First and foremost, I emphasize unprocessed protein from dietary sources. I mix everything in, fish – shellfish – pork – beef – poultry – legumes – eggs – cultured dairy. How much protein? Probably more that you are eating. Consensus amongst researchers settles on about 1.3 to 1.8 g of protein per kilogram of body weight. [https://pubmed.ncbi.nlm.nih.gov/22150425/]
For me this is 94-130 grams of protein. With more athletic demand or higher lean body mass, these numbers go up to 1.8-2.0, raising my range to 130-145 grams – I think this is right for me, and challenging without some supplemental protein.
An egg has 6-7 grams. It is hard to get to the necessary protein ranges for most of us. But for me, I have skin in the game to get it right. This may be you too. Here are the protein supplements I am currently using, in order of importance.
1 – Whey protein isolate. One scoop per day provides me an additional 25 grams of protein.

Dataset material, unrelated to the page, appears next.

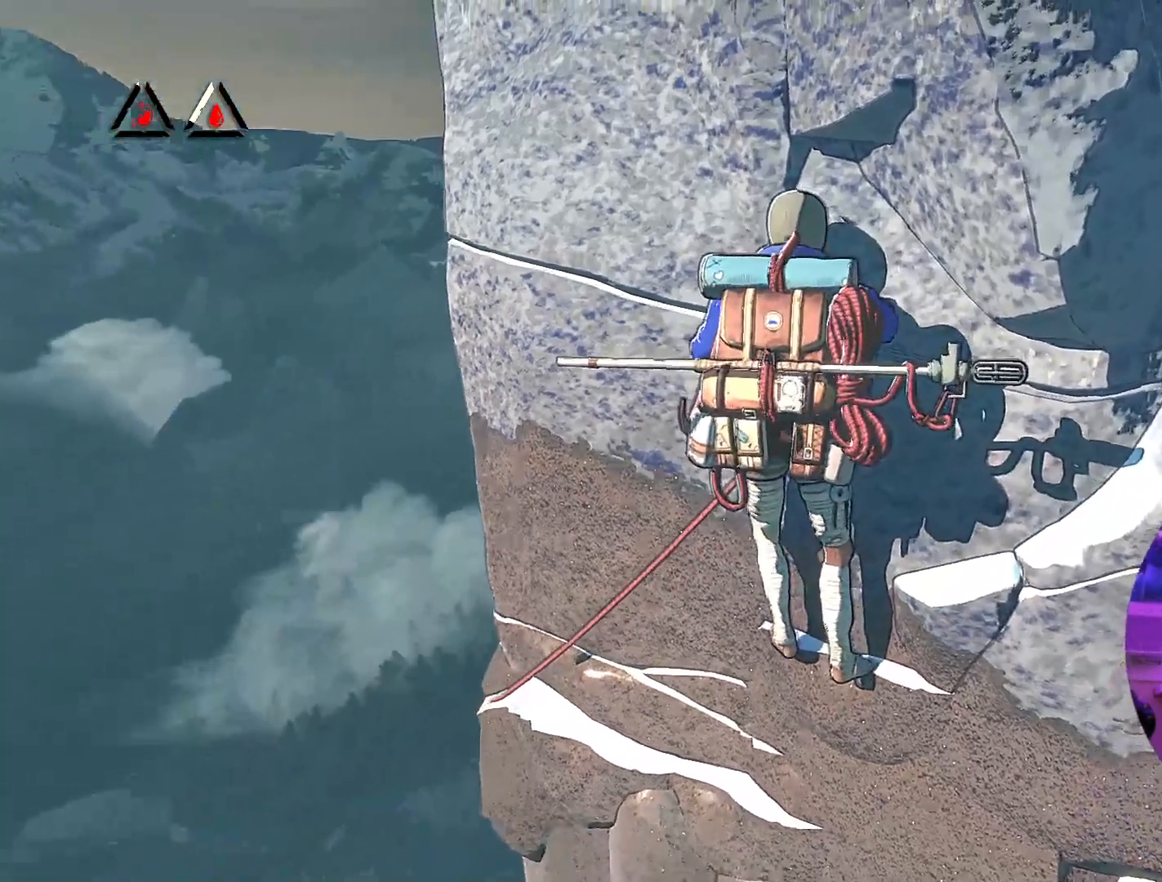
{"buttons": [], "left_stick": "center", "right_stick": "center", "events": [[267, "right_stick", "center"]]}
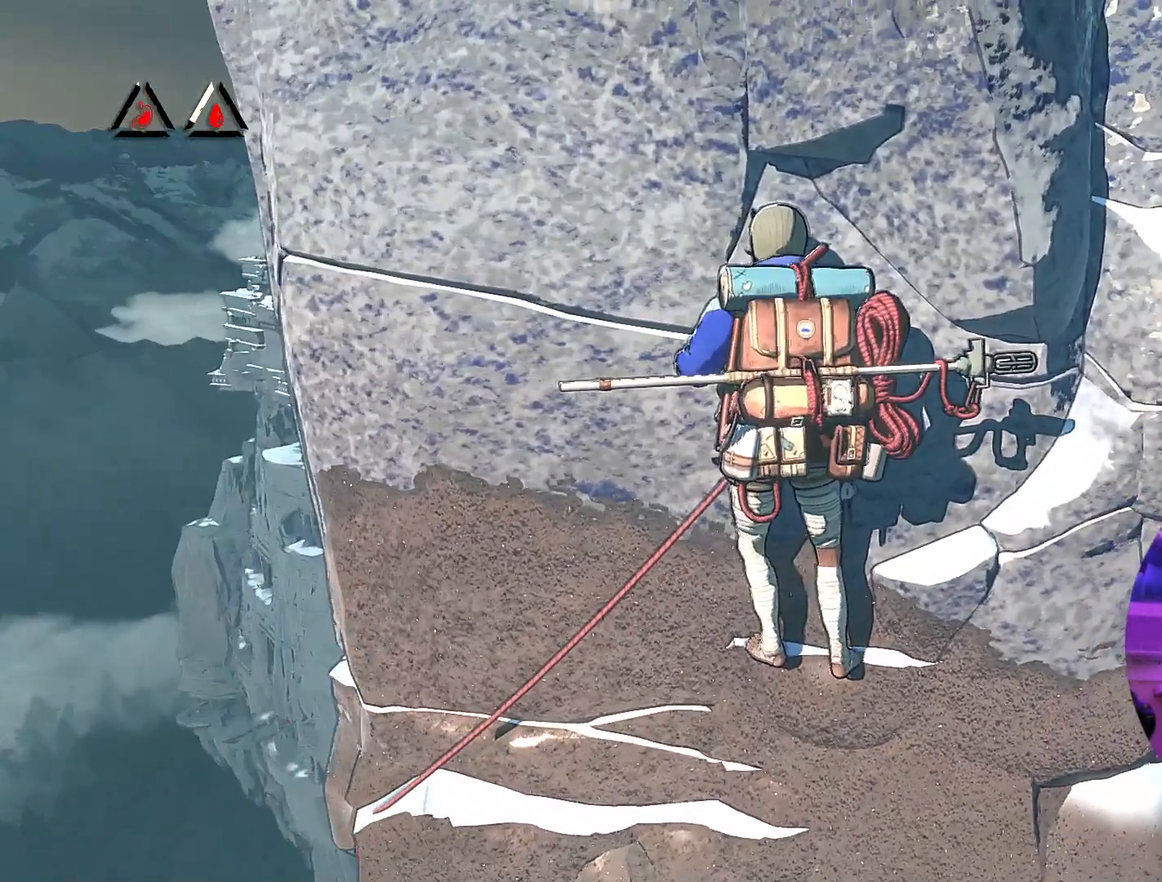
{"buttons": [], "left_stick": "center", "right_stick": "center", "events": []}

Whey protein isolate, from a source that maintains protein quality and integrity, is first on my list for many reasons. Whey protein contains therapeutic dose of glutamine and branched-chain amino acids, and a unique composite of dairy proteins that have anti-inflammatory activity compared to casein. The overwhelming goal is to support my activity and build muscle in response to exercise and activity. Loss of lean body (eg. muscle mass & bone density) is called sarcopenia, and for those of us over 50 years old, it is bad news.
As we age, lean muscle loss is associated with a corresponding brain shrink. Yeah, sounds bad right? in fact researchers see this correspond with dementia onset and progression. Research on weight loss with Parkinson’s appears to parallel these findings. [10.1001/archneurol.2010.38]
Whey protein helps me support the effort I do physically with squats and resistance training and the higher mass of lean muscle helps me toward neurological health and longevity. [https://doi.org/10.1111/jgs.18419]
Whey-supplemented patients experienced increases in blood reduced glutathione – a compound capable of reducing inflammation and combatting oxidative stress in the brain of people with Parkinson’s. [https://pubmed.ncbi.nlm.nih.gov/27423583/]
BTW – for those with Parkinson’s on dopamine therapy, the addition of 25 grams of whey isolate did not interfere with dopaminergic absorption or efficacy.
[https://pubmed.ncbi.nlm.nih.gov/36786430/]
2 – L Tyrosine. I use 2 capsules each morning (1000 mg).
This amino acid is a precurser to the neurotranmitters epineprhine, dopamine, norepinephrine. Over the years, I have used Tyrosine for patients that wean off of or replace stimulant medication like Ritalin, Vyvanse, or Adderall. Personally, due to my early Parkinson’s, I am taking it for its effect of elevating baseline dopamine levels. Very high doses (7000-15,000 mg) have been studied and proven to dramatically elevate dopamine levels, and while “safe” – neurological outcomes may be worse with these crazy high doses [https://www.ncbi.nlm.nih.gov/pmc/articles/PMC5748730/]
3 – L Creatine powder. I use 5 g [1 scoop] of this powder frothed into a little milk or oat milk and added to a half decaf short coffee.
Creatine is usually marketed with a guy packing a huge bicep or big pecs. Not my reason for using it. But it is playing from the bodybuilders’ playbook. There is interesting research on this amino acid – and some is conflicting. One study shows benefit is slowing theprogression of neurodegenerative disease – another few show no benefit – and yet another displayed a negative outcome but only if those same individuals ingested significant amounts of caffeine. My response to all this? I use a little creatine – and limit/eliminate caffeine in my diet. [https://www.neurologylive.com/view/gene-caffeine-creatine-link-parkinson-disease]
4 – Collagen peptides – ½ to 1 scoop daily – but only as needed to fill in where broth in my diet should be
I have seen plenty of benefit from collagen peptides over the years. I have prescribed them for stretch marks in teenagers, for soft tissue support post knee or hip surgery, and yeah, plenty of people think that using collagen will reduce facial wrinkles. I’m sorry to say, there is not convincing evidence for the latter, but for other reasons, collagen has my vote. Of course I’d much rather see chicken broth as the food source, and I lean toward that whenever possible, but if unavailable for awhile, I will dig into 5-8 grams of collagen powder frothed into some milk or “fake” milk and added to a hot drink.